The plot of this coming-of-age fantasy-adventure involves Coraline’s discovery of a tunnel behind a door leading to a mirror world where she meets her “other mother” (also Hatcher), a button-eyed dead ringer for her real mom.

This eerie figure wants Coraline to love her and live with her forever – something requiring Coraline to have buttons sewn where her eyes inconveniently have been.

Some might argue that a 3-D stop-motion film is a gilded lily, since stop-motion figurines are 3-dimensional.

But the 3-D filming gives director Selick even more tricks up his sleeve. Plus, I never once experienced that oppressive-claustrophobic feeling I have felt wearing the new glasses, however much better they are than the old anaglyph shades.

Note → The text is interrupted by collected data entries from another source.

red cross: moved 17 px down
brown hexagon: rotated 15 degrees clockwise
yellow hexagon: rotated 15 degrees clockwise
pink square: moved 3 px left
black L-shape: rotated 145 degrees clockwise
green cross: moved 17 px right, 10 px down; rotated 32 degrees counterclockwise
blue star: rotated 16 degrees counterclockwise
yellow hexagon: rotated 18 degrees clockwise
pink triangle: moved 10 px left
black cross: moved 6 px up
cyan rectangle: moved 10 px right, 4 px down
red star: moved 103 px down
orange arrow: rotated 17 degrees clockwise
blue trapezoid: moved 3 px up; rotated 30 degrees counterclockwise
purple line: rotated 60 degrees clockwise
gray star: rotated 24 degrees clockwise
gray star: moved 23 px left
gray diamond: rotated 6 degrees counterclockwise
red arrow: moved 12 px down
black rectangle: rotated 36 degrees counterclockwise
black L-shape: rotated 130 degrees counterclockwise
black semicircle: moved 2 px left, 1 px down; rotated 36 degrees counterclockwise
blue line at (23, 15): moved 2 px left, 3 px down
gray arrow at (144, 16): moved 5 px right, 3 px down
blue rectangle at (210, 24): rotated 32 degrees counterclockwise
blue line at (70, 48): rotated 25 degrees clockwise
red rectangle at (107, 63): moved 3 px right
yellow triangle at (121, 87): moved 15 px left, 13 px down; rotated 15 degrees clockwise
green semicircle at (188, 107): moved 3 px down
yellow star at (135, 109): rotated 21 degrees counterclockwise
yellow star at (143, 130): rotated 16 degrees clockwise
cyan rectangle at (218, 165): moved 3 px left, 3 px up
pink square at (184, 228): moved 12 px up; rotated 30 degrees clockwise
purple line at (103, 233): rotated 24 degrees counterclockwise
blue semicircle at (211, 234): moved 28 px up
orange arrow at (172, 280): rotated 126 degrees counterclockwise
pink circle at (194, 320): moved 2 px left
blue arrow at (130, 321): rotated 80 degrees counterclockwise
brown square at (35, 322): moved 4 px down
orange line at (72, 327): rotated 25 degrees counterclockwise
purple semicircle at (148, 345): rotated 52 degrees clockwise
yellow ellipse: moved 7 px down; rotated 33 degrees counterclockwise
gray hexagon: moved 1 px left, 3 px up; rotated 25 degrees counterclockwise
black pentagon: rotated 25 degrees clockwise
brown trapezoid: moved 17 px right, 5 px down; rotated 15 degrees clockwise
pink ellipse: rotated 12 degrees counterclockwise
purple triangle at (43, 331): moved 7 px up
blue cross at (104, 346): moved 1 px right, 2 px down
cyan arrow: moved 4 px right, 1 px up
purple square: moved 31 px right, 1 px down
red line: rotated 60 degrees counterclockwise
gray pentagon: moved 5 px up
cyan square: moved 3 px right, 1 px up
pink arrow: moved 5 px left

Featuring a delightful score by Bruno Coulais and They Might Be Giants, “Coraline” sets a new standard in animation, especially in a climactic flourish involving a giant spider web.

You can see “Coraline” in 2-D of course since Boston has only two theatrical 3-D screens, one at Boston Common, the other Fenway. But I urge you to see this landmark film at one of them.

(“Coraline” contains scenes that may terrify very young children.)

Rated PG. At AMC Loews Boston Common, Regal Fenway Stadium and suburban theaters.